Monica Broschard: Deutschlands Weg zur Informationsfreiheit – Entwicklungsgeschichte, Akteursinteressen und Hindernisse auf Bundes- und Länderebene. Magisterarbeit. Universität Koblenz 2003
    
Anhang 5: Exkurs in die schwedische Verwaltungspraxis
Alle nachfolgenden Zitate
      entstammen der Quelle [Grüne Anhörung 1997]: Anhörung der Fraktion Bündnis
      90/Die Grünen am 26.08.1997 im Abgeordnetenhaus von Berlin (siehe
      Literaturverzeichnis im Hauptband).
      PER G AHRTON von den schwedischen Grünen und Abgeordneter im
      Europaparlament berichtete aus der schwedischen Verwaltungspraxis: "Durch
      die öffentliche Einsichtnahme erfolgt ein Ausgleich der Machtverhältnisse.
      Das Risiko einer willkürlichen Entscheidung oder eines fehlerhaften
      Beschlusses nimmt ab. Wenn unsere Behörden unter Einblick der
      Öffentlichkeit arbeiten, sehen sie sich auch einem größeren Druck
      ausgesetzt, effizient zu arbeiten." [Grüne Anhörung 1997, S. 5]. "[...] es
      ist unser Eindruck, daß die Behörden und Beamten sich gut darauf
      eingerichtet haben, so überwacht zu werden. Ich muss natürlich auch sagen,
      daß diese Möglichkeit nicht sehr von der Allgemeinheit genutzt wird."

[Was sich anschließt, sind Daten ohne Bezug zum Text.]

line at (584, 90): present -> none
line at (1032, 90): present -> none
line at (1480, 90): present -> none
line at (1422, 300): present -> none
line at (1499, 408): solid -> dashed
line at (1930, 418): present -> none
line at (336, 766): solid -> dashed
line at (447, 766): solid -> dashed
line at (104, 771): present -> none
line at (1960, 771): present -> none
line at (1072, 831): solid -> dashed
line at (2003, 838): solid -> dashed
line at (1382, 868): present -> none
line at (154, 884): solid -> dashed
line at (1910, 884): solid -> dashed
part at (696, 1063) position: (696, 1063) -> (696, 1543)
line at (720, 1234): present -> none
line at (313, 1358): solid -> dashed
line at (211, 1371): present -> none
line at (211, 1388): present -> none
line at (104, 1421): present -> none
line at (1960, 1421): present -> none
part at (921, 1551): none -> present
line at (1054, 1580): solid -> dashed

      [Grüne Anhörung 1997, S. 9] "Es gibt keine Schlangen von Leuten vor den
      Büros, um Akteneinsicht zu fordern. [...] 99%
        der Leute, die dieses Recht benutzen, sind Journalisten." [Grüne
      Anhörung 1997, S. 28] "In Schweden können Journalisten jeden Morgen zu
      allen öffentlichen Ämtern gehen und alle ankommenden Briefe und Dokumente
      lesen. [...] Privatbriefe, natürlich, darf man nicht lesen." [Grüne
      Anhörung 1997, S. 8] In Schweden werde ein Verzeichnis aller Akten und
      Unterlagen geführt, mit Ausnahme von Privatpost, Diarium oder Tagebuch
      genannt. Im Verzeichnis müssen auch die von den Geheimhaltungsvorschriften
      betroffenen Unterlagen aufgeführt werden. Es sei zwar zulässig, den Inhalt
      einer Akte, nicht jedoch deren Existenz geheim zu halten [Grüne Anhörung
      1997, S. 6, S. 8]. Verstöße gegen die gesetzlichen Regelungen könnten
      einem Ombudsmann des Reichstages gemeldet werden. Ein
        Antrag müsse umgehend bearbeitet werden, in der Regel solle eine
        Antragsteller nach spätestens 24 Stunden einen Bescheid erhalten.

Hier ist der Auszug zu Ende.